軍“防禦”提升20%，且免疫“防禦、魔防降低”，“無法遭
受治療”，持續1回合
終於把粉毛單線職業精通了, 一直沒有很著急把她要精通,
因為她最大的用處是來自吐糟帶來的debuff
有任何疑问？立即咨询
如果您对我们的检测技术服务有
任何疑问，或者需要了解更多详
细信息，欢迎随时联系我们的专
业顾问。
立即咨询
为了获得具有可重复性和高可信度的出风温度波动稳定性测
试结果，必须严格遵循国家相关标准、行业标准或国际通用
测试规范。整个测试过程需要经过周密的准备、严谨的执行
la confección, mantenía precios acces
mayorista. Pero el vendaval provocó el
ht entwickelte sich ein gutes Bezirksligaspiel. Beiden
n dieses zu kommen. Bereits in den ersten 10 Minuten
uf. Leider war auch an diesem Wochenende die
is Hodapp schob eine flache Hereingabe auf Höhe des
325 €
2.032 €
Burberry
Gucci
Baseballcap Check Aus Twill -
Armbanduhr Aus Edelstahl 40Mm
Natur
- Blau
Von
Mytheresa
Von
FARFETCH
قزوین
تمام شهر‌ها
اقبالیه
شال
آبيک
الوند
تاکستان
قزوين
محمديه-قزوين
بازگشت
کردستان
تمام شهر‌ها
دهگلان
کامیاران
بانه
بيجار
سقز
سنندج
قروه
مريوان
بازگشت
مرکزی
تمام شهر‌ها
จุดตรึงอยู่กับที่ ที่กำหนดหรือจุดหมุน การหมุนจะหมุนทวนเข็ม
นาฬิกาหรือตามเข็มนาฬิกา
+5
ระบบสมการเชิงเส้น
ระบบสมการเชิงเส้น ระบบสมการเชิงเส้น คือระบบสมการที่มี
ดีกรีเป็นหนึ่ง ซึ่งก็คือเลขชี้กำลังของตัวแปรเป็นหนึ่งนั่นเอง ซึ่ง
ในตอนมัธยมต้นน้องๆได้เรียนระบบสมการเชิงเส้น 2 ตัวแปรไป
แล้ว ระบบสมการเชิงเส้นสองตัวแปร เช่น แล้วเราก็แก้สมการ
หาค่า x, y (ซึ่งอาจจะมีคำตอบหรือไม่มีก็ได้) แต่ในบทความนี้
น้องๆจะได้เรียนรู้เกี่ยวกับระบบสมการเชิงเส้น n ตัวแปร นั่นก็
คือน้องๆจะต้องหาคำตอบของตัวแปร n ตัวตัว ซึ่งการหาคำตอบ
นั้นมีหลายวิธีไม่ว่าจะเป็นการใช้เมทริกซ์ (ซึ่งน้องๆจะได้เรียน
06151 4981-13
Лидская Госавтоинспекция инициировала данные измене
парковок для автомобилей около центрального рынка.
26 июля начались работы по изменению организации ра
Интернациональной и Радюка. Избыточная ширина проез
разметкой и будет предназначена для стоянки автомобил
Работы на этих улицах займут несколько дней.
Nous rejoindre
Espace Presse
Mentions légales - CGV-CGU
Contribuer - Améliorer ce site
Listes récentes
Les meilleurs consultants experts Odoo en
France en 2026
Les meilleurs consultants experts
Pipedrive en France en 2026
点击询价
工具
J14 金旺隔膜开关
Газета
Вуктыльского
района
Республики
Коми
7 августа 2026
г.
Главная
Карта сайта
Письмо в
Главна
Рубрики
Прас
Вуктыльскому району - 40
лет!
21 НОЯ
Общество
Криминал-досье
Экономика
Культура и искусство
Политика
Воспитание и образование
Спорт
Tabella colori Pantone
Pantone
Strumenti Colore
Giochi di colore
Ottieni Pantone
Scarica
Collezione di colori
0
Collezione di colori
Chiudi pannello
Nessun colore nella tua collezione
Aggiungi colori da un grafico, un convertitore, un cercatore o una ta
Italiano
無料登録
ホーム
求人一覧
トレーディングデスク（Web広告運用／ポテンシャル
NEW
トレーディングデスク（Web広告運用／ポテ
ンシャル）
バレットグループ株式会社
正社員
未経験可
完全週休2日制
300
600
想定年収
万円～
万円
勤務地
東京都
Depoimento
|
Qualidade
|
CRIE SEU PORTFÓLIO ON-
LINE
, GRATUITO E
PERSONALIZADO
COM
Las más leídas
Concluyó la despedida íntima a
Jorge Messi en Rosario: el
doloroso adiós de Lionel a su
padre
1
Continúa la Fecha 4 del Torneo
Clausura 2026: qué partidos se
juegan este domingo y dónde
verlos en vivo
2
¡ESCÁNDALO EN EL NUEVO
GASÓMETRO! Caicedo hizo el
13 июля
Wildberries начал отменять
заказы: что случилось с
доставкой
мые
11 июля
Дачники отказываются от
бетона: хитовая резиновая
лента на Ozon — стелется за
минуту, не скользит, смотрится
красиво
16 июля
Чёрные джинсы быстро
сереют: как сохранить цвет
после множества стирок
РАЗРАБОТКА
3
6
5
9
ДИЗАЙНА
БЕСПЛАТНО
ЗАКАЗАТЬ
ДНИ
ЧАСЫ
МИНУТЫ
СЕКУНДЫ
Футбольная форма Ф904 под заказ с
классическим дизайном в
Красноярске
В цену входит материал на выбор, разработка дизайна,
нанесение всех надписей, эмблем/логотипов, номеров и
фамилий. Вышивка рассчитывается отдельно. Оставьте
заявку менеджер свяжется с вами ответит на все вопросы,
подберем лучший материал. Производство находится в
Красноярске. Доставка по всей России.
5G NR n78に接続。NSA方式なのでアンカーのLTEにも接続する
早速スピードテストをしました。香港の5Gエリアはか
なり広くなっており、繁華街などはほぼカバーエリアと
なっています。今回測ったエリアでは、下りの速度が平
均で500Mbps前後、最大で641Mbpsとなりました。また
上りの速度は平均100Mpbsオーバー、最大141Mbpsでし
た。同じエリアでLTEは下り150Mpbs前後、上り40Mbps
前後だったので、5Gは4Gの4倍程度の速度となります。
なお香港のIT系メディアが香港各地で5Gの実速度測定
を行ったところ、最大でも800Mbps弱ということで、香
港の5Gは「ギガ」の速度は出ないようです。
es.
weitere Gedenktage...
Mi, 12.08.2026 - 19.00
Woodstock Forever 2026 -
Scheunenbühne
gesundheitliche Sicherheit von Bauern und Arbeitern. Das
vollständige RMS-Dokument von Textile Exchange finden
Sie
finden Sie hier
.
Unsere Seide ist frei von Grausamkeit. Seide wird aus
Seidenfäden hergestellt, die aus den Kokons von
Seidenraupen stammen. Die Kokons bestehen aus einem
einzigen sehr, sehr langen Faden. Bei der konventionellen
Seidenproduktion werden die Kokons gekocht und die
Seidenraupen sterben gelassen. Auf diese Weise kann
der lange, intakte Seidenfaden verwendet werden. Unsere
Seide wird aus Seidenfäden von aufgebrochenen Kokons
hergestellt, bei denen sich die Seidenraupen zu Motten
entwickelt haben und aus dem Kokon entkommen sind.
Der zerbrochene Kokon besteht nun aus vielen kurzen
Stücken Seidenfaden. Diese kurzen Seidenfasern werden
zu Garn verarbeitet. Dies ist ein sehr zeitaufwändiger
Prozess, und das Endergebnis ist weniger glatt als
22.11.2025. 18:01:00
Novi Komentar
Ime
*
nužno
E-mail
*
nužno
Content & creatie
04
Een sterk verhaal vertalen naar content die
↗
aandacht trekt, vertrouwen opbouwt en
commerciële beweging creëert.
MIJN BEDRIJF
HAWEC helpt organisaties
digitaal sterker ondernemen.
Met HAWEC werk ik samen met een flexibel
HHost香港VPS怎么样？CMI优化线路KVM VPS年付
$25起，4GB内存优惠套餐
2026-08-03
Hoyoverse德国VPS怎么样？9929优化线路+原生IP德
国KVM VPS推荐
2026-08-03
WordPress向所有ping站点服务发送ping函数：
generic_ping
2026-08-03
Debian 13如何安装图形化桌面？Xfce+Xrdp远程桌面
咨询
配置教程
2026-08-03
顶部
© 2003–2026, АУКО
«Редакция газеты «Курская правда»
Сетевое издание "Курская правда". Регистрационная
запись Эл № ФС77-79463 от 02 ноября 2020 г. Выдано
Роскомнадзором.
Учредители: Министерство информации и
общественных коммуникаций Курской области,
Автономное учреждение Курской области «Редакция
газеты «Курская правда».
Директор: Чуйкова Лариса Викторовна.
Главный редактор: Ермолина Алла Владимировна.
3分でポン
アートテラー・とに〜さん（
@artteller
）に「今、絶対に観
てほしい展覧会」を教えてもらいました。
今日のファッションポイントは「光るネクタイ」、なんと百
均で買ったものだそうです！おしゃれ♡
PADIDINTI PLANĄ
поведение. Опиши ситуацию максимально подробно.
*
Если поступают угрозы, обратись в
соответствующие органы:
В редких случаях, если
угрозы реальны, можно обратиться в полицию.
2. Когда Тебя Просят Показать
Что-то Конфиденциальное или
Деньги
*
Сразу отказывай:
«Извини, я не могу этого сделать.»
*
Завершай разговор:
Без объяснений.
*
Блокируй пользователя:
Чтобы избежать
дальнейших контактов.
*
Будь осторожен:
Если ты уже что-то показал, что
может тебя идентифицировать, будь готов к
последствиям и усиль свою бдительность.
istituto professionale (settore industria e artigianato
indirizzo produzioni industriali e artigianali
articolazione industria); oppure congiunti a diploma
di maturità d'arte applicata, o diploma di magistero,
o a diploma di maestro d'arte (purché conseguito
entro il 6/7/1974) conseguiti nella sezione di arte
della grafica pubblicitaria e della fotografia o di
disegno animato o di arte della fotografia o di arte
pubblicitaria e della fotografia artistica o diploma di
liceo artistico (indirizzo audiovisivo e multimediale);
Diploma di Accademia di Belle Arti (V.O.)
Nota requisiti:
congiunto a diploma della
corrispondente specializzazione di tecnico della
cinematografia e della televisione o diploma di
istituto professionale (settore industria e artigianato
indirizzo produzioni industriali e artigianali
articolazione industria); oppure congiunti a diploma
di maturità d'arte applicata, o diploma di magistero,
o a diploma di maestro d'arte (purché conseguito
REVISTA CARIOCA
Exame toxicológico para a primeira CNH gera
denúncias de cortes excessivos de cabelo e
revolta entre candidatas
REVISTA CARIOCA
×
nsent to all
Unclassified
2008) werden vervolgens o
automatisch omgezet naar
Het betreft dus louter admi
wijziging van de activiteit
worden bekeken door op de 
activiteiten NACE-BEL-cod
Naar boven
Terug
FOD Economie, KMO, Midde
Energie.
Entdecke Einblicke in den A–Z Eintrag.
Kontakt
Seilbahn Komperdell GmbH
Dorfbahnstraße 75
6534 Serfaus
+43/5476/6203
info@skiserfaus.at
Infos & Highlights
◇ ◇ ◇ ◇ ◇ ◇ ◇
## [Activity]
Using the data above, extract exactly the lines from the one that holds "Armbanduhr Aus Edelstahl 40Mm" to the one that holds "ในตอนมัธยมต้นน้องๆได้เรียนระบบสมการเชิงเส้น 2 ตัวแปรไป", both ends included, and no others.

## [Worked solution]
Armbanduhr Aus Edelstahl 40Mm
Natur
- Blau
Von
Mytheresa
Von
FARFETCH
قزوین
تمام شهر‌ها
اقبالیه
شال
آبيک
الوند
تاکستان
قزوين
محمديه-قزوين
بازگشت
کردستان
تمام شهر‌ها
دهگلان
کامیاران
بانه
بيجار
سقز
سنندج
قروه
مريوان
بازگشت
مرکزی
تمام شهر‌ها
จุดตรึงอยู่กับที่ ที่กำหนดหรือจุดหมุน การหมุนจะหมุนทวนเข็ม
นาฬิกาหรือตามเข็มนาฬิกา
+5
ระบบสมการเชิงเส้น
ระบบสมการเชิงเส้น ระบบสมการเชิงเส้น คือระบบสมการที่มี
ดีกรีเป็นหนึ่ง ซึ่งก็คือเลขชี้กำลังของตัวแปรเป็นหนึ่งนั่นเอง ซึ่ง
ในตอนมัธยมต้นน้องๆได้เรียนระบบสมการเชิงเส้น 2 ตัวแปรไป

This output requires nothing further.